### [Exercice]
Reprenez le récit de l'arrivée dans un hôtel de Pékin et poursuivez-le à partir de sa dernière phrase.

### [Extrait du texte]
:::::
Le fils d’un autre ami d’enfance, consultant d’entreprises à Pékin m’a dépêché un chauffeur pour me conduire à l’hôtel, attention que j’apprécie. Lorsque je vois l’affichette à mon nom, j’ai envie de m’épancher sur la perte de ma valise mais le chauffeur ne parle que le chinois. Il me dépose à l’hôtel et lorsque je me présente, on me dit qu’il n’existe aucune réservation à mon nom. Pour prouver l’erreur de la réceptionniste, il me faut ouvrir mon ordinateur portable. Et c’est là qu’il choisit de s’ouvrir deux fois en mode erreur, rendant la tension au comptoir encore plus piquante. Lorsque le mail de confirmation s’affiche, la jolie jeune fille me dit que mon hôtel se situe dans le building d’à côté. Je pense immédiatement à ma valise, car si elle apportée elle aussi au mauvais endroit, je vais passer ma semaine avec des sous-vêtements couleur isabelle.

Un bloc plus loin, une fois les formalités faites, je rentre dans ma chambre. Il y fait une chaleur de sauna. Mon ordinateur se branche sur la connexion câblée de l’hôtel et je constate que si je reçois bien des mails, il n’est pas possible de leur répondre. Au bout de quelques minutes, ma chambre ressemble à la Gare de Lyon un jours de congés d’hiver car on compte : deux informaticiens pour ma connexion internet, un spécialiste du chauffage qui se révélera aussi inefficace que les informaticiens, et une charmante jeune fille apparemment peu farouche puisque l’ayant appelée pour donner au pressing le seul linge que je porte, elle n’éprouve aucun besoin de faire semblant de ne pas regarder lorsque je lui donne les seuls accessoires vestimentaires que j’avais.

En attendant le retour du pressing, je prends une douche, car le trajet en avion en a décuplé l’envie. La pomme de douche est aussi large qu’un parasol, ce qui exclut de jouer les planqués pour passer entre les premières gouttes froides. Par un caprice de la nature, il faut cinq minutes pour que l’eau commence à se réchauffer, l’immeuble n’ayant sans doute pas de circulateur d’eau chaude. Ce moment d’éternité fait réfléchir à la condition humaine. Quand le corps est humide et que l’on se prépare à se savonner virilement, il est normal d’arrêter le jet de la douche. L’inventeur des pommes de douche trop larges devrait être écartelé par quatre chevaux Place de Grèves pour avoir inventé cette torture diabolique. Car une fois l’eau coupée, la pomme distille des gouttes qui font « floc floc » sur le crâne. De fidèles lecteurs pourraient penser que je fais une fixation sur les douches et ce n’est pas faux. Car dans les hôtels, on donne de la place en fonction du tarif choisi, mais l’espace réservé à la douche est riquiqui et l’appareillage, pour faire moderne, devient contraire au confort. Ce moment rare où l’on peut se croire l’égal d’un Caruso ou d’un Pavarotti devrait faire l’objet de tous les soins. Il semble géré plus comme une contrainte que comme un luxe. Combien de fois se pose-t-on la question de savoir où poser sa serviette pour qu’on puisse la saisir sans transformer la place en en une piscine ?
:::::
### [Enregistrements fournis]

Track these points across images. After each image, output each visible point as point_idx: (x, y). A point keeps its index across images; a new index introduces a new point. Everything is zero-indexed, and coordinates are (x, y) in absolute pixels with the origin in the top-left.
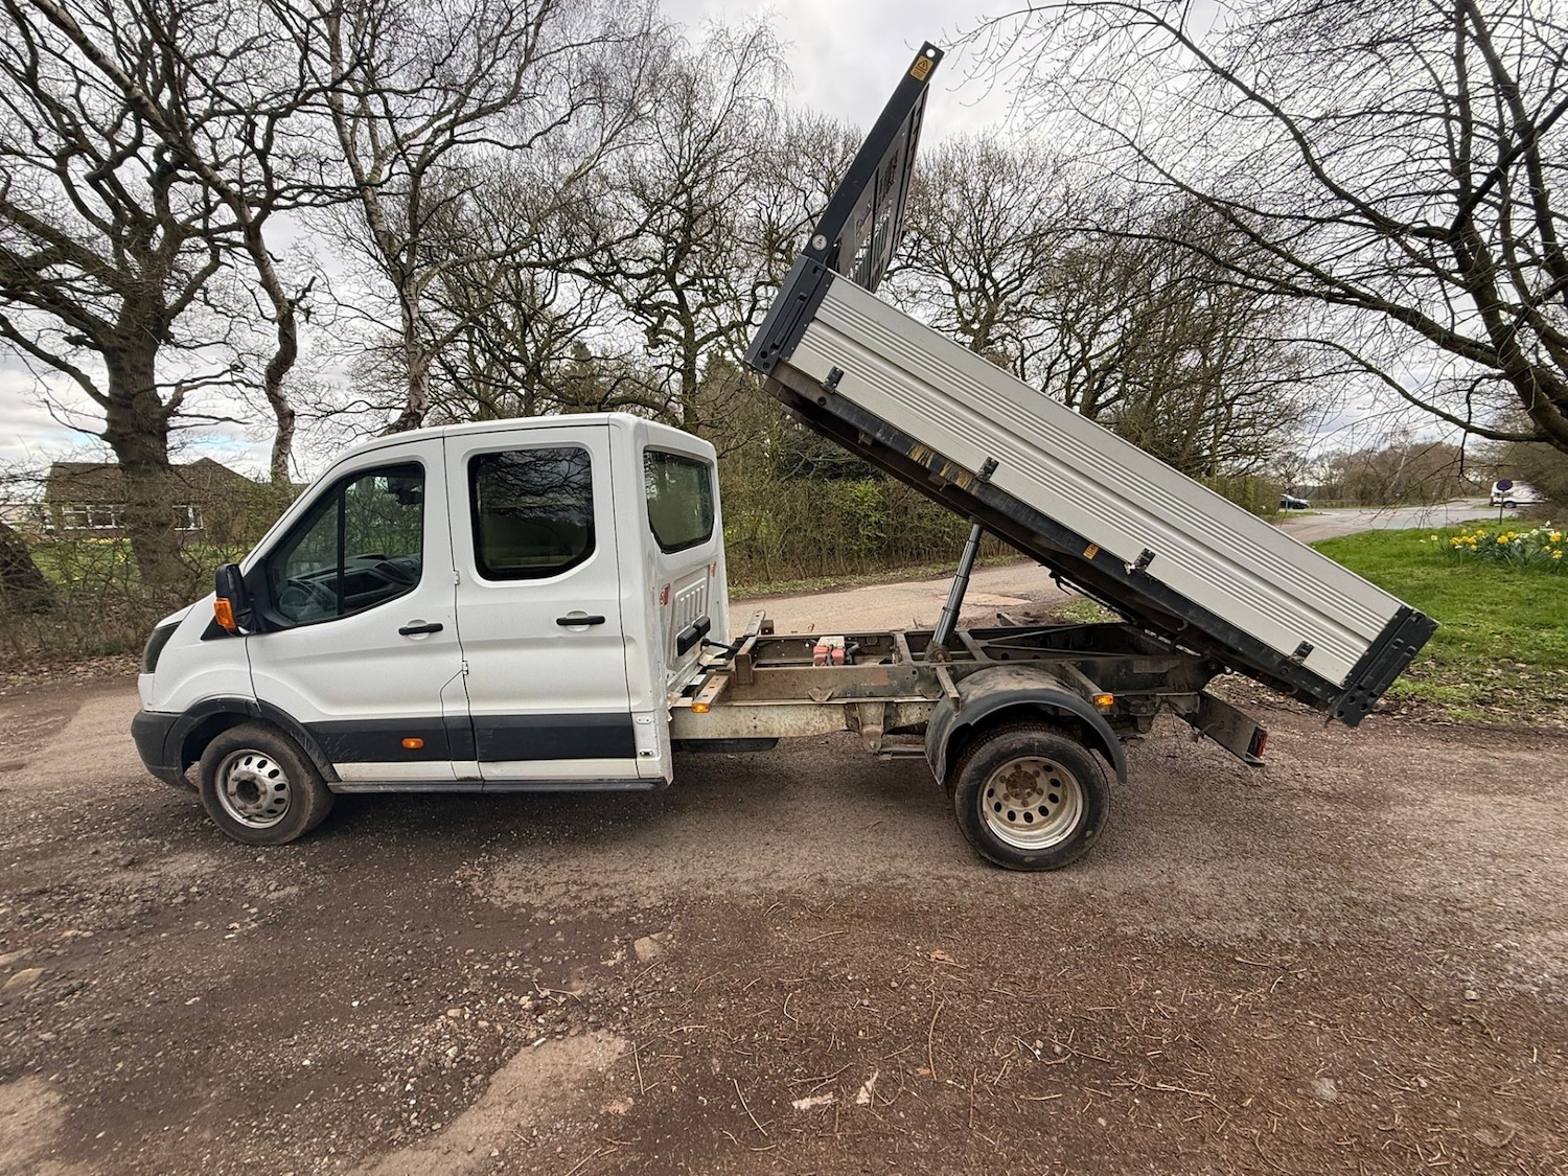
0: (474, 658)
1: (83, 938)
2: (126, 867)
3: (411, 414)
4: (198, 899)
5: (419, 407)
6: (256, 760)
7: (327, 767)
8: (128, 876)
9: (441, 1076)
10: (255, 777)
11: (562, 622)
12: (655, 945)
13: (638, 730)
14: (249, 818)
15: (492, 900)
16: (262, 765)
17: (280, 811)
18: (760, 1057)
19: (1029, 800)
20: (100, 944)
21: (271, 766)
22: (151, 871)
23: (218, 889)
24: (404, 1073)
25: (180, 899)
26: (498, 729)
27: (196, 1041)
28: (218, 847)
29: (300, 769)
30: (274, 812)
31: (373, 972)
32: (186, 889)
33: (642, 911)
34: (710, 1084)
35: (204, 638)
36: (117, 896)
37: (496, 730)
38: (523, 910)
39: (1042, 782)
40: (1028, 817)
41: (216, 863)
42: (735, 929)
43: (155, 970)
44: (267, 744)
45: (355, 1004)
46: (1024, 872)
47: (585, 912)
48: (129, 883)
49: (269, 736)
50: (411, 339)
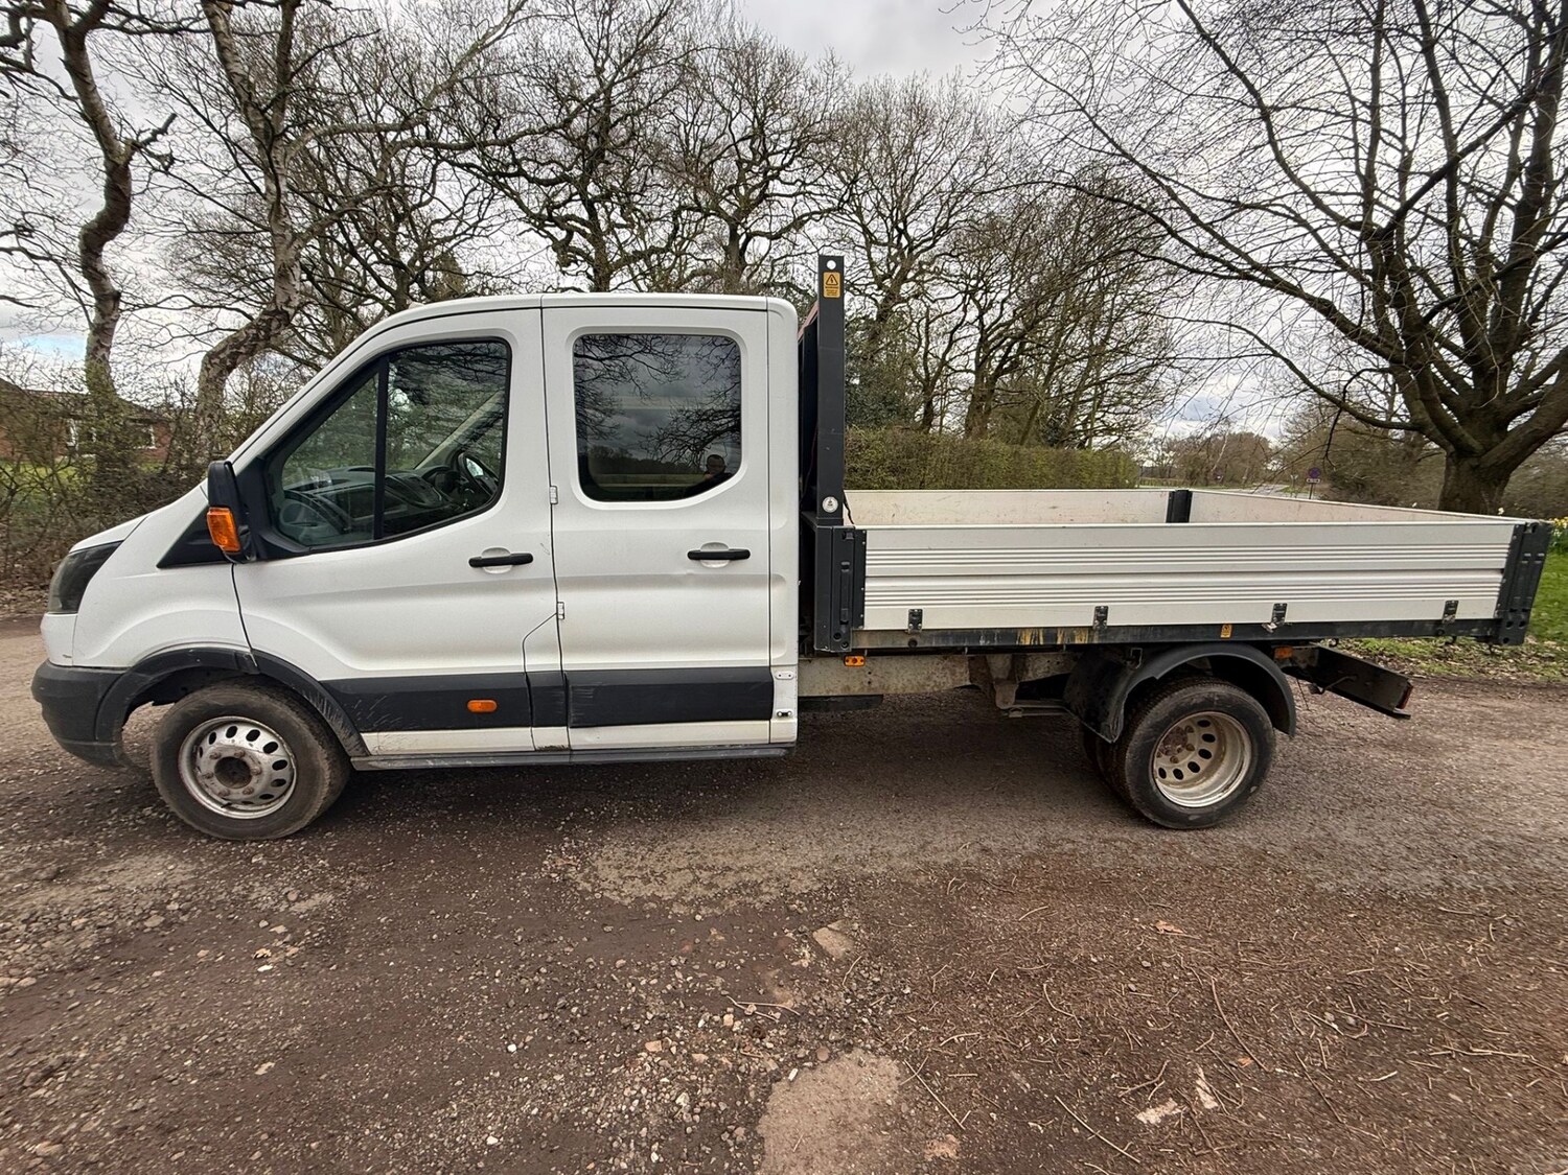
0: (570, 598)
1: (22, 989)
2: (49, 880)
3: (277, 312)
4: (184, 918)
5: (287, 304)
6: (243, 731)
7: (353, 738)
8: (58, 894)
9: (689, 1136)
10: (244, 753)
11: (695, 556)
12: (839, 936)
13: (778, 685)
14: (228, 806)
15: (607, 894)
16: (252, 736)
17: (276, 795)
18: (1063, 1064)
19: (1178, 756)
20: (55, 995)
21: (265, 738)
22: (92, 884)
23: (208, 902)
24: (637, 1137)
25: (155, 921)
26: (599, 687)
27: (304, 1128)
28: (184, 846)
29: (312, 741)
30: (270, 796)
31: (512, 1002)
32: (161, 908)
33: (800, 897)
34: (1032, 1104)
35: (164, 564)
36: (52, 924)
37: (598, 688)
38: (653, 905)
39: (1195, 739)
40: (1178, 774)
41: (191, 868)
42: (927, 911)
43: (174, 1028)
44: (263, 709)
45: (512, 1048)
46: (1185, 830)
47: (733, 903)
48: (64, 905)
49: (265, 698)
50: (278, 218)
:::::
### [Réponse]
Mon linge revient, mais la jeune fille n’a pas fait laver mes sous-vêtements (je n’invente pas). Aussi vais-je acheter quelques chemises et sous-vêtements en attendant ma valise. La réception de l’hôtel me fait guider par un jeune groom de haute taille. Il est malin, car il me fait acheter avec des rabais que jamais je n’aurais envisagé de demander et il m’amuse car il essaie en permanence de me faire croire que tout me va. Il mémorise ostensiblement les chiffres secrets de ma carte bleue et plonge les yeux et les mains dans ma sacoche.

Je viens reprendre mes aventures informatiques. Celui qui s’annonce comme « l’ingénieur informatique » de l’hôtel m’a gentiment détérioré les fonctions de mon ordinateur ce que j’accueille avec une remarquable zen-attitude. Il est temps de rencontrer une femme chinoise chef d’entreprise et très entreprenante, accompagnée de deux de ses adjoints. Ses sociétés agissent dans le high-tech, mais elle a aussi formé un groupe de vente de vins rares au moyen de caves réparties sur Pékin et Shanghai. Le lien avait été créé par un ami banquier parisien qui travaille avec la Chine. Cette femme respire la volonté de gagner et commente la crise mondiale avec une hauteur de vue bien éloignée des analyses parisiennes où tout est vécu dans des atmosphères de guerres picrocholines. Nous avons envisagé ce qui pourrait créer des liens entre nos activités. Raisonner à l’échelle de la Chine bouleverse toutes les perspectives.

Remonté dans ma chambre, je constate que les rapetassages informatiques vont dans le sens du pire. Aussi bien pour la température dans ma chambre que pour l’informatique ou le débit de l’eau chaude, la bonne volonté de chacun est évidente. Le sourire est sur toutes les lèvres et l’envie de régler les problèmes. Mais l’envie, est-ce suffisant ? Une jeune réceptionniste venue rejoindre ma chambre, puisque c’est le théâtre des opérations sur une grande échelle, m’accompagne pour me faire choisir le restaurant de mon dîner. Mon choix se porte sur un restaurant japonais où mon repas frugal est accompagné d’une bière sèche. 

Quand je remonte dans ma chambre, un appareil de climatisation d’appoint fait le même bruit que les avions de ligne d’avant-guerre et, comme un discours fumeux, il brasse de l’air sans refroidir l’atmosphère.

L’accumulation de ces pépins annonce-t-elle un séjour de grand bonheur ? Je me plonge sous les draps sur cette interrogation.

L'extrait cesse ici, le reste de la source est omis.